### TASK TO COMPLETE
Present the records, from the first line through the line containing "چشمان خود را", as a Markdown table with columns headed Row and Text, numbering each row and omitting blank lines.

========

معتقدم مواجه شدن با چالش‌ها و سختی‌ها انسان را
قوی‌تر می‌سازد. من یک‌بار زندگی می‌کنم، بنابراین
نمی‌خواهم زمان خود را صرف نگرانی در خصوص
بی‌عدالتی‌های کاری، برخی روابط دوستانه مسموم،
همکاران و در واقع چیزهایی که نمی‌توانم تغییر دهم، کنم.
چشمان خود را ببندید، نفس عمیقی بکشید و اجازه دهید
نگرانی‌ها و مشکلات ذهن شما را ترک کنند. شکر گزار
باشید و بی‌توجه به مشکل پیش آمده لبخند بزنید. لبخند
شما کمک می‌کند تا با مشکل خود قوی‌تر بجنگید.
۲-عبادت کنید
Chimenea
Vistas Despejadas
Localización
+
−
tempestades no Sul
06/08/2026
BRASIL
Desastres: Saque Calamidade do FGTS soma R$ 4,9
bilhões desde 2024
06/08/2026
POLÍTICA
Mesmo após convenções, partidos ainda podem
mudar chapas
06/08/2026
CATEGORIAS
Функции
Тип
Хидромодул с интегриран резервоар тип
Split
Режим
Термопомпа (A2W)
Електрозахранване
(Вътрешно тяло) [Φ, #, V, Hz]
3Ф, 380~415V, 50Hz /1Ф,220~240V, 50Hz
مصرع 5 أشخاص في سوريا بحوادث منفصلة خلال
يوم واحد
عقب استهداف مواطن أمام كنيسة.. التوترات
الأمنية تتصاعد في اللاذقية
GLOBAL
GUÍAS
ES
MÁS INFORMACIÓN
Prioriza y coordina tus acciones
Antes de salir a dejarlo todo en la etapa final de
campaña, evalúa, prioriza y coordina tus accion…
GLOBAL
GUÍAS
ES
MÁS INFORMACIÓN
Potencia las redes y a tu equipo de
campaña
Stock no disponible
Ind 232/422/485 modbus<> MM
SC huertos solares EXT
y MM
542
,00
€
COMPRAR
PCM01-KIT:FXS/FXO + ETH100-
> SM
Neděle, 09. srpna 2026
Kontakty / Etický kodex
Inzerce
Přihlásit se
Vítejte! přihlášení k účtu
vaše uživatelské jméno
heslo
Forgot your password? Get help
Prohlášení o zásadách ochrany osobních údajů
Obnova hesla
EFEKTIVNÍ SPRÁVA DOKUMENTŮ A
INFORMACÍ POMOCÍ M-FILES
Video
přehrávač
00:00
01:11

========

### EXPECTED ANSWER
| Row | Text |
|---|---|
| 1 | معتقدم مواجه شدن با چالش‌ها و سختی‌ها انسان را |
| 2 | قوی‌تر می‌سازد. من یک‌بار زندگی می‌کنم، بنابراین |
| 3 | نمی‌خواهم زمان خود را صرف نگرانی در خصوص |
| 4 | بی‌عدالتی‌های کاری، برخی روابط دوستانه مسموم، |
| 5 | همکاران و در واقع چیزهایی که نمی‌توانم تغییر دهم، کنم. |
| 6 | چشمان خود را ببندید، نفس عمیقی بکشید و اجازه دهید |